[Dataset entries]
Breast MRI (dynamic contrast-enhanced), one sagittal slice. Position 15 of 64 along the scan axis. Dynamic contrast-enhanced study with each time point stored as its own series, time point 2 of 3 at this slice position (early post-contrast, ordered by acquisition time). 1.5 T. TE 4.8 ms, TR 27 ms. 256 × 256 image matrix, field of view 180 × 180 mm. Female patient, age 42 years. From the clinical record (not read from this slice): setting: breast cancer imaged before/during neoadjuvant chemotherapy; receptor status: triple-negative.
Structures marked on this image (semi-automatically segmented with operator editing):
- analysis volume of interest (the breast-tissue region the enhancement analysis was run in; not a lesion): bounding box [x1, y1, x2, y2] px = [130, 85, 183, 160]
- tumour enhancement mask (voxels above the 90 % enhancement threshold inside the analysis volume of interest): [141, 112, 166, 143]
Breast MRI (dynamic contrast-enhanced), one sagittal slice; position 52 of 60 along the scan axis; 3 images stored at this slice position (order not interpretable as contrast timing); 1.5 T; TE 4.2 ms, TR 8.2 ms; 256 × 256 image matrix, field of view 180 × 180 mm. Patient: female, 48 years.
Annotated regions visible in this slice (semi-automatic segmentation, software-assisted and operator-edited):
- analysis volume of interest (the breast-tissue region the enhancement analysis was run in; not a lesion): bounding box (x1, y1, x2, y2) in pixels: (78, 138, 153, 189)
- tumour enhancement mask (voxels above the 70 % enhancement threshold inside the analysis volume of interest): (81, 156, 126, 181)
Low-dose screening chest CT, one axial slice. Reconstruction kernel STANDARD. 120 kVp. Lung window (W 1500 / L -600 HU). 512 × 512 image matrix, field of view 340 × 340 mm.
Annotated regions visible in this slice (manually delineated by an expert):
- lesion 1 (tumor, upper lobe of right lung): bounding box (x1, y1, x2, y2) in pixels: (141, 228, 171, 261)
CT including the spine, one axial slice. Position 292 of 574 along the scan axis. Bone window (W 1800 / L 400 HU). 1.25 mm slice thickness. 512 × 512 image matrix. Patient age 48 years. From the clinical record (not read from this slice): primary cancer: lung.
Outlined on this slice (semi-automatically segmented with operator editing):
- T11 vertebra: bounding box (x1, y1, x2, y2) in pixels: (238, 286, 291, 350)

### WORK ORDER
Please set down all of the records exactly.

### TASK ANSWER
Breast MRI (dynamic contrast-enhanced), one sagittal slice. Position 15 of 64 along the scan axis. Dynamic contrast-enhanced study with each time point stored as its own series, time point 2 of 3 at this slice position (early post-contrast, ordered by acquisition time). 1.5 T. TE 4.8 ms, TR 27 ms. 256 × 256 image matrix, field of view 180 × 180 mm. Female patient, age 42 years. From the clinical record (not read from this slice): setting: breast cancer imaged before/during neoadjuvant chemotherapy; receptor status: triple-negative.
Structures marked on this image (semi-automatically segmented with operator editing):
- analysis volume of interest (the breast-tissue region the enhancement analysis was run in; not a lesion): bounding box [x1, y1, x2, y2] px = [130, 85, 183, 160]
- tumour enhancement mask (voxels above the 90 % enhancement threshold inside the analysis volume of interest): [141, 112, 166, 143]
Breast MRI (dynamic contrast-enhanced), one sagittal slice; position 52 of 60 along the scan axis; 3 images stored at this slice position (order not interpretable as contrast timing); 1.5 T; TE 4.2 ms, TR 8.2 ms; 256 × 256 image matrix, field of view 180 × 180 mm. Patient: female, 48 years.
Annotated regions visible in this slice (semi-automatic segmentation, software-assisted and operator-edited):
- analysis volume of interest (the breast-tissue region the enhancement analysis was run in; not a lesion): bounding box (x1, y1, x2, y2) in pixels: (78, 138, 153, 189)
- tumour enhancement mask (voxels above the 70 % enhancement threshold inside the analysis volume of interest): (81, 156, 126, 181)
Low-dose screening chest CT, one axial slice. Reconstruction kernel STANDARD. 120 kVp. Lung window (W 1500 / L -600 HU). 512 × 512 image matrix, field of view 340 × 340 mm.
Annotated regions visible in this slice (manually delineated by an expert):
- lesion 1 (tumor, upper lobe of right lung): bounding box (x1, y1, x2, y2) in pixels: (141, 228, 171, 261)
CT including the spine, one axial slice. Position 292 of 574 along the scan axis. Bone window (W 1800 / L 400 HU). 1.25 mm slice thickness. 512 × 512 image matrix. Patient age 48 years. From the clinical record (not read from this slice): primary cancer: lung.
Outlined on this slice (semi-automatically segmented with operator editing):
- T11 vertebra: bounding box (x1, y1, x2, y2) in pixels: (238, 286, 291, 350)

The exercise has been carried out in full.